Изменить стиль страницы

– За что?

– За надежду. Вы знаете, национализм маленького народа, наверно, все-таки совершенно другая вещь, чем национальные чувства народа большого. Вот смотрите, как страстно желают корейцы объединения своей страны. Правда, они достаточно научены немецким примером, чтобы желать объединения не любой ценой, а на собственных условиях… Но национальное чувство у них очень сильное. А вот я, как завижу всех этих гламурных Дунек и Ромок в Европе, так мне вовсе не хочется с ними объединяться. Я не чувствую, что они принадлежат к одному народу со мной, хоть они и говорят вроде бы на одном со мной языке. И ничего не имею против, если бы между нами построили высокую неприступную стену. Только с какой это стати мы должны уступать им пол-страны? У нас и так уже есть своя демаркационная линия – она проходит по МКАД. Пусть лучше убираются к своим духовным папикам за океан – только без награбленного, а, используя крылатое выражение Жириновского, с одной зубной щеткой. Раз капитализм такая замечательная система, а сами они такие умники – им же ведь не доставит труда заново нажить себе там состояния, исключительно собственным трудом, а?
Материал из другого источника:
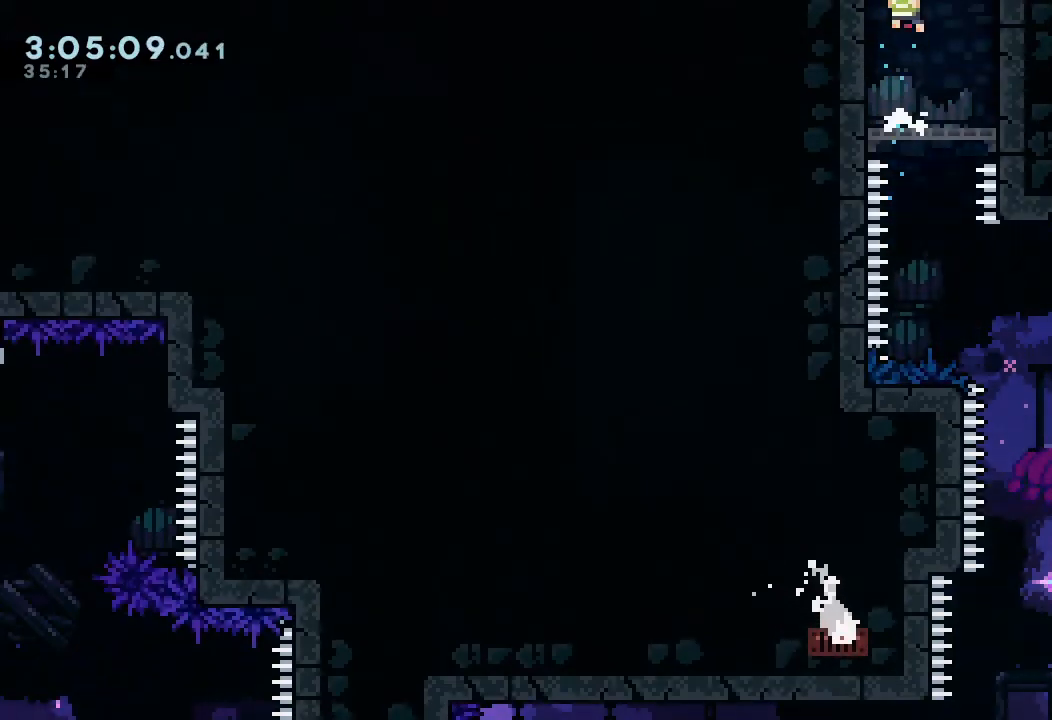
{"keys": ["d"], "events": [[67, "d", "up"], [100, "d", "down"], [333, "d", "up"], [333, "up", "up"], [400, "d", "down"]]}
Товарищ Орландо весело рассмеялся.

– Всякий раз, когда я сталкиваюсь вот с такими глиняными парнями и барышнями, с этими Робинами-Бобинами Барабеками отечественного разлива я невольно спрашиваю саму себя: неужели это наш народ?

– Совьетика, есть такая замечательная советская книга о войне – «Чайка» Николая Бирюкова. Прототипом главной героини ее была героиня Великой Отечественной войны Лиза Чайкина. Может, читала?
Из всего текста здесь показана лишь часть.